Data entries

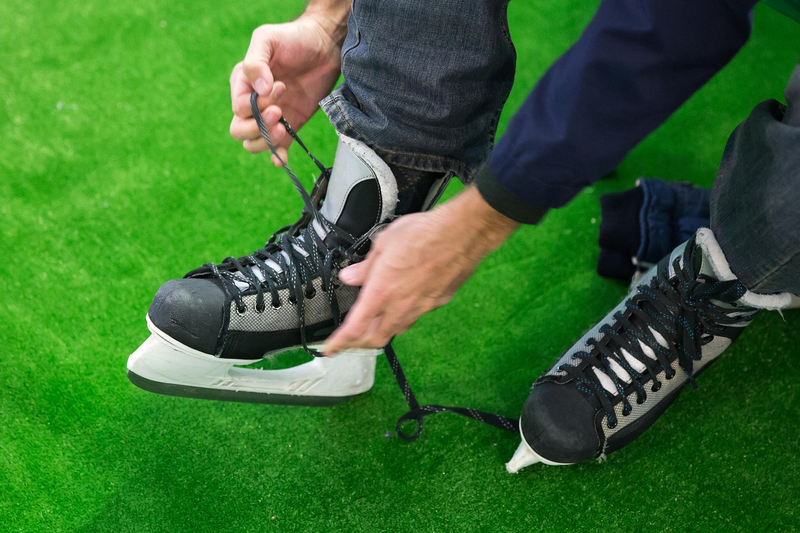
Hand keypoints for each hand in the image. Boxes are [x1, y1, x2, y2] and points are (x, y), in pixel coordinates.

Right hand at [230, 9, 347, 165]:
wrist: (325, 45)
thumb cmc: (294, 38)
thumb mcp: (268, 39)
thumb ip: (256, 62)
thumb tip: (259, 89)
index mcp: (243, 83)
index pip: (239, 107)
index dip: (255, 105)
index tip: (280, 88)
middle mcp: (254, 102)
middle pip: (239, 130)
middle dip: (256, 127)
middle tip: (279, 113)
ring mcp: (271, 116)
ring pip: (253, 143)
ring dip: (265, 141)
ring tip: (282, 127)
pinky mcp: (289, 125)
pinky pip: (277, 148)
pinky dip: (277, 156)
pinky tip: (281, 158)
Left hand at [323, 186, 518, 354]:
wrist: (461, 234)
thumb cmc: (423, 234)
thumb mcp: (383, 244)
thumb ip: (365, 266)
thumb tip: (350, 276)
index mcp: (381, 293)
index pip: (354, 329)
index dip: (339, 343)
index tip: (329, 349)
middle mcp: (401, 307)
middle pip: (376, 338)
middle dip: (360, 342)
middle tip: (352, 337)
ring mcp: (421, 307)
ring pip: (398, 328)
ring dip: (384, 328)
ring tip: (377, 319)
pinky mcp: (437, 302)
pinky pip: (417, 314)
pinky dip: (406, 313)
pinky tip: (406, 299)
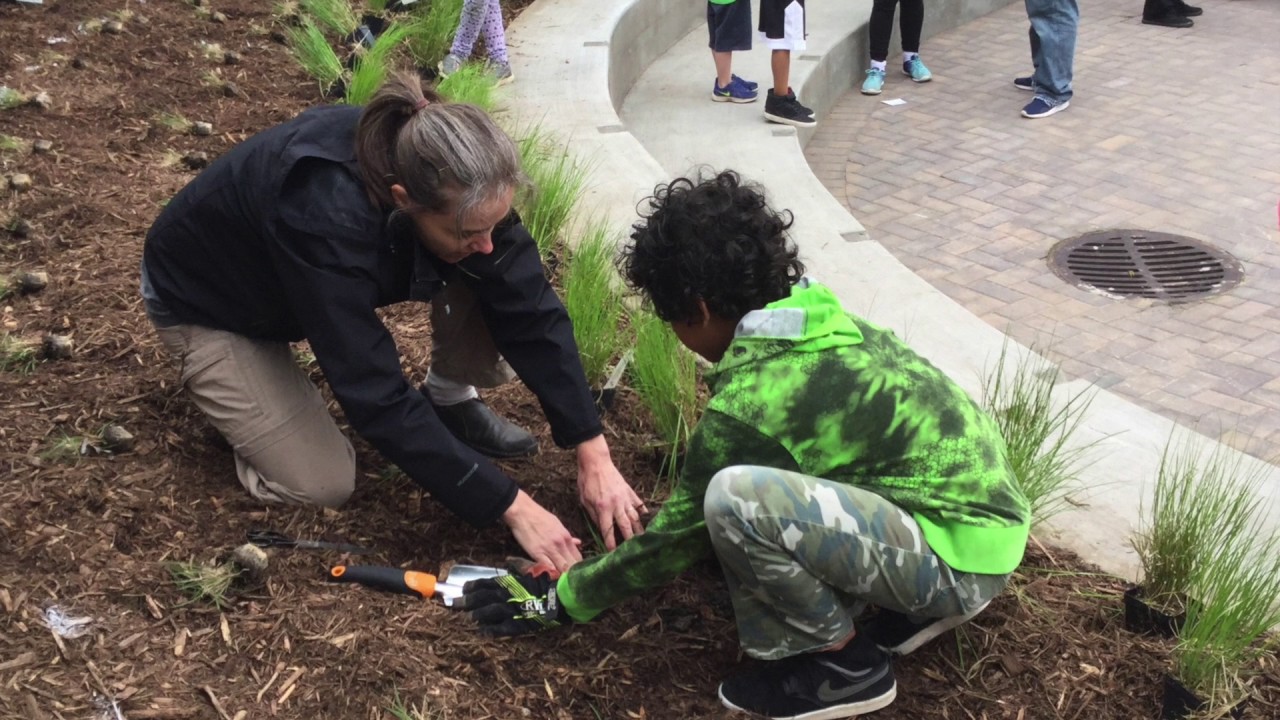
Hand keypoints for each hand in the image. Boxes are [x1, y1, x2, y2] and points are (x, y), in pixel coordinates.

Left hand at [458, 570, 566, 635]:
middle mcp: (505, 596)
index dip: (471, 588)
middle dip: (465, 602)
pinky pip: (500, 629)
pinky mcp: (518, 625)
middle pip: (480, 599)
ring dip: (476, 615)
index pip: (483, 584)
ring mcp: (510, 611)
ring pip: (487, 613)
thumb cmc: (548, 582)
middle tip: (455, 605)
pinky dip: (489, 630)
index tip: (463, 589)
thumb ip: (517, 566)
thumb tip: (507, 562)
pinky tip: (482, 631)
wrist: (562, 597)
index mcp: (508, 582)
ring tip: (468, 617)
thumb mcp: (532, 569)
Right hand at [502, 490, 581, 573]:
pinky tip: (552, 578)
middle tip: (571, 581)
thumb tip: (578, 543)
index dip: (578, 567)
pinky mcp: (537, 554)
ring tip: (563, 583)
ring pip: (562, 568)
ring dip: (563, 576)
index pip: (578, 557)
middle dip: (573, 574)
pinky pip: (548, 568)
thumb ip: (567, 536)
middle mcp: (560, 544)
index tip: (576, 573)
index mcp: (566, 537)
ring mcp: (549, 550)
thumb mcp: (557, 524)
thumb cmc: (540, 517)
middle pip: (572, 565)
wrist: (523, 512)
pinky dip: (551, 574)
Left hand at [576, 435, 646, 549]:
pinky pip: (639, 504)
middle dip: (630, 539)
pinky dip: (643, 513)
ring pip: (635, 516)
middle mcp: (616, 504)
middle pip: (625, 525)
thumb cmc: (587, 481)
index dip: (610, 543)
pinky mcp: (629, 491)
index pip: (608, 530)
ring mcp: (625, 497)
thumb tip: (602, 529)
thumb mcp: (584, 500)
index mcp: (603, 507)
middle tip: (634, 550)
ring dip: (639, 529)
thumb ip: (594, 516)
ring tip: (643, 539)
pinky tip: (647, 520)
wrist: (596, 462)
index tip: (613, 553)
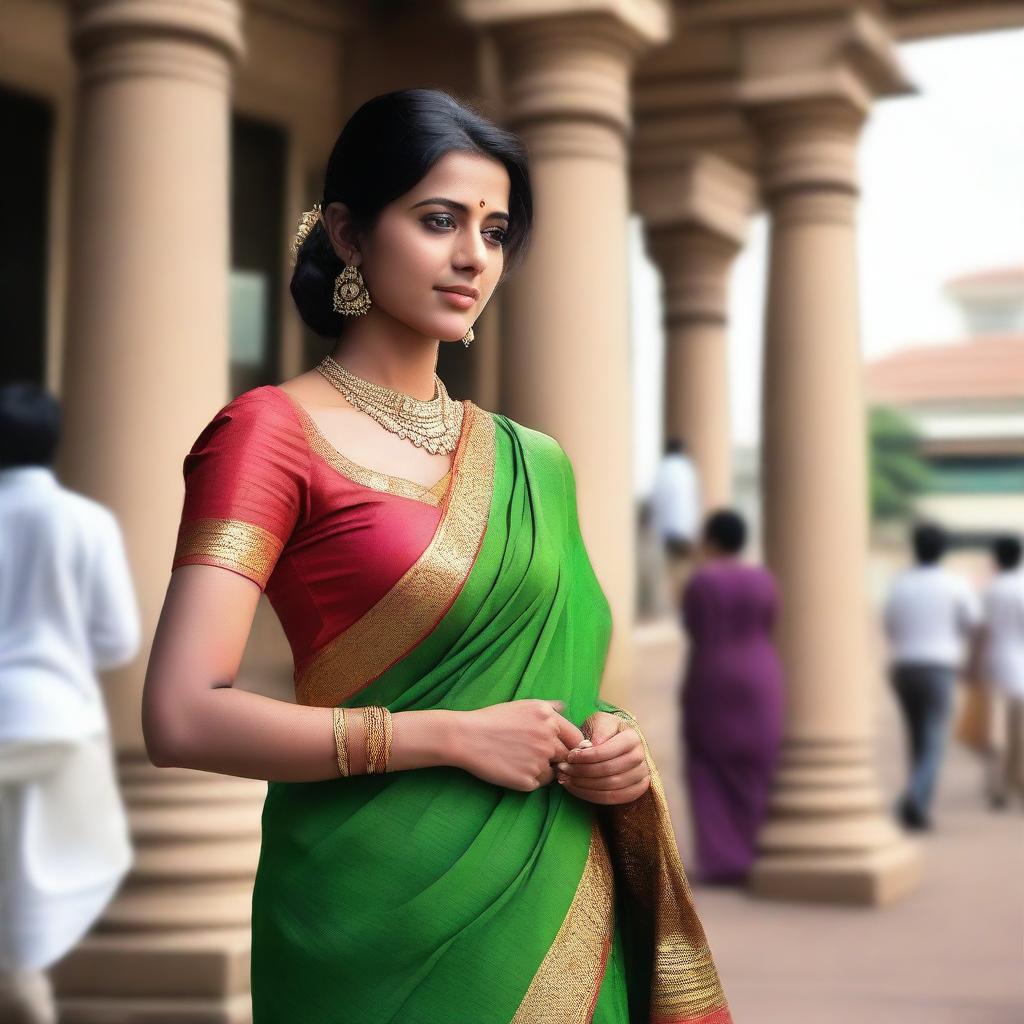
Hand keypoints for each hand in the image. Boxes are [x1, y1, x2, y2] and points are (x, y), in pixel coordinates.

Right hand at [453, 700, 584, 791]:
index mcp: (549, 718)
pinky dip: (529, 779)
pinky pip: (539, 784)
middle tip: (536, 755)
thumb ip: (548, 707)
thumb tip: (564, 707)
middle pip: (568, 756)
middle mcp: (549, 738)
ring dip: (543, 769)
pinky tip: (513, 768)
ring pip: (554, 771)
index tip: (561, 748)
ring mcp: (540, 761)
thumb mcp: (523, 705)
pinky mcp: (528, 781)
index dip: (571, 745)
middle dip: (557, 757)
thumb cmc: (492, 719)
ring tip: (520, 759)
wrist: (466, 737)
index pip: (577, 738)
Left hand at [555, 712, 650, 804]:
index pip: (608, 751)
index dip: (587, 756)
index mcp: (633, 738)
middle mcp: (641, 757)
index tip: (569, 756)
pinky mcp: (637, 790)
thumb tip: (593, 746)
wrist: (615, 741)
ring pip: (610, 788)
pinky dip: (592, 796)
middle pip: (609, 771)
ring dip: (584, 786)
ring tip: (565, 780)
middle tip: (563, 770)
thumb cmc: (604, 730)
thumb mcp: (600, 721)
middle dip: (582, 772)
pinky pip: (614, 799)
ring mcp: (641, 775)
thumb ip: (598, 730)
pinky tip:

TASK DESCRIPTION >> Exclude every picture, then return precisely the lines that run from the line containing "middle dip: (573, 574)" through the end of the entries above.

ANSWER SECTION >>
middle dip: (573, 574)
pinky pip: (548, 568)
thumb ip: (567, 536)
middle mcp: (560, 544)
index tip: (576, 573)
index mcp: (566, 537)
ring mcp: (549, 550)
thumb mcp: (557, 524)
thumb cmc: (540, 517)
middle pip: (572, 565)
wrist: (523, 512)
pinky dip: (551, 574)
Left hand at [576, 435, 646, 549]:
pinky pip: (639, 504)
middle dip: (630, 539)
pinky dip: (643, 513)
ring pip: (635, 516)
middle mcp: (616, 504)
middle pip: (625, 525)
thumb cmc: (587, 481)
index dip: (610, 543)
pinky mcp: (629, 491)
index pip: (608, 530)
ring mcp: (625, 497)
thumb tip: (602, 529)
thumb mcp: (584, 500)
index mcp: (603, 507)
middle tip: (634, 550)
ring dip: (639, 529)
thumb ip: (594, 516)
ring tip: (643, 539)
pinky tip: (647, 520)
wrist: (596, 462)
index tip: (613, 553)
Hand keypoints for each hand in the image. Boxes are [x1, y1, x2, y2] and points are (x, y), in pixel coordinates.

Right hand at [453, 700, 584, 791]:
index mcp: (549, 718)
pinky dip: (529, 779)
pinky pip: (539, 784)
middle tip: (536, 755)
thumb ip: (548, 707)
thumb tip: (564, 707)
middle pip: (568, 756)
middle mcp: (549, 738)
ring dip: (543, 769)
pinky tip: (513, 768)
ring pip: (554, 771)
index tip: (561, 748)
ring mcp: (540, 761)
thumb mcp: (523, 705)
pinky mcp: (528, 781)
index dip: (571, 745)
middle dip: (557, 757)
thumb cmc: (492, 719)
ring tip: (520, 759)
wrist: (466, 737)
index pip: (577, 738)
Left hand at [555, 712, 650, 804]:
index pip: (608, 751)
index dip: (587, 756)
index mcp: (633, 738)
middle mcp: (641, 757)
index tip: (569, 756)
pinky mcp: (637, 790)
thumb tip: (593, 746)
wrist: (615, 741)
ring pip: (610, 788)
pinky dip: (592, 796)
middle pip: (609, 771)
ring dip: (584, 786)
ring tip: (565, 780)
middle tip: (563, 770)
thumb cmc: (604, 730)
thumb mcp: (600, 721)
middle dip: (582, 772)
pinky pip: (614, 799)
ring mcp: (641, 775)
thumb ip: (598, 730)
pinky tip:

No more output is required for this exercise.